Redistricting Reform Is In Peril... Again

Drawing districts in New York State is a dizzying political game, with accusations of political partisanship and gerrymandering thrown back and forth for years. The ball is now firmly in Governor Cuomo’s court, much to his chagrin. Today brought the Governor's most public attempt to swat the issue out of his office and back at the NYS legislature.

Today, Governor Cuomo switched his stance on the absurdly gerrymandered districts in the state. The popular Governor has replaced his oath to veto political lines with a punt back to the legislature, or as Captial reporter Josh Benson put it, “a hedgey intention to 'wait and see'…and an uncharacteristic complaint that he lacks the political wherewithal to compel the legislature to do the right thing.”

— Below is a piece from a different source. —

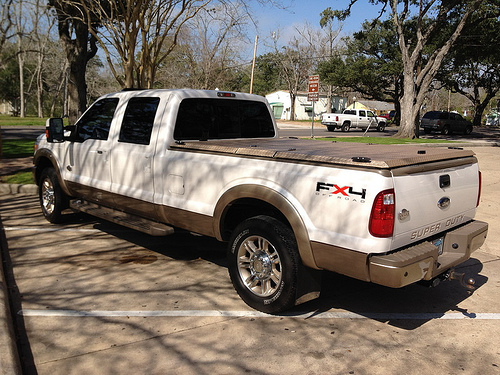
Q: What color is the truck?
A: White.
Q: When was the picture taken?
A: Daytime.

Gov. Cuomo’s new reluctance to veto a plan flies in the face of recommendations from voting rights organizations and the New York Times editorial board, which wrote,

If these politically skewed districts are approved by the Legislature as expected, Gov.Andrew Cuomo should veto them. That would give a court-appointed special master a better chance to create independent maps that might actually allow for competition in political races.

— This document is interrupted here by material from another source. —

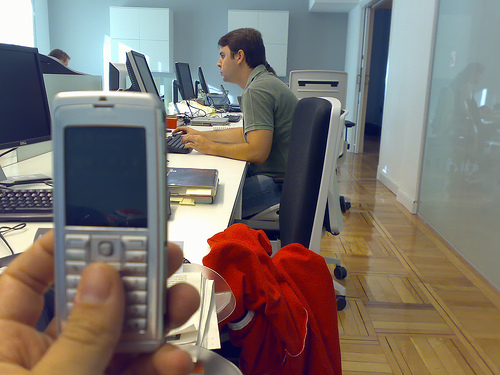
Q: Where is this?
A: This is at the office.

This new disheartening announcement from New York’s executive is a step backwards in what progressive optimists hoped might be a string of victories in the name of democracy. It was not long ago that Demos, the Prison Policy Initiative and other voting rights groups celebrated the LATFOR prison-based gerrymandering victory that protected the rights prisoners to be counted in their home communities, not in the districts they are held in.

Call me naïve, but just yesterday it felt like New York might be stepping in a more democratic direction with that win. Now the state is as off-track as ever, with a reopened possibility that we’ll maintain the status quo and see squid-shaped and politically-motivated districts for the foreseeable future.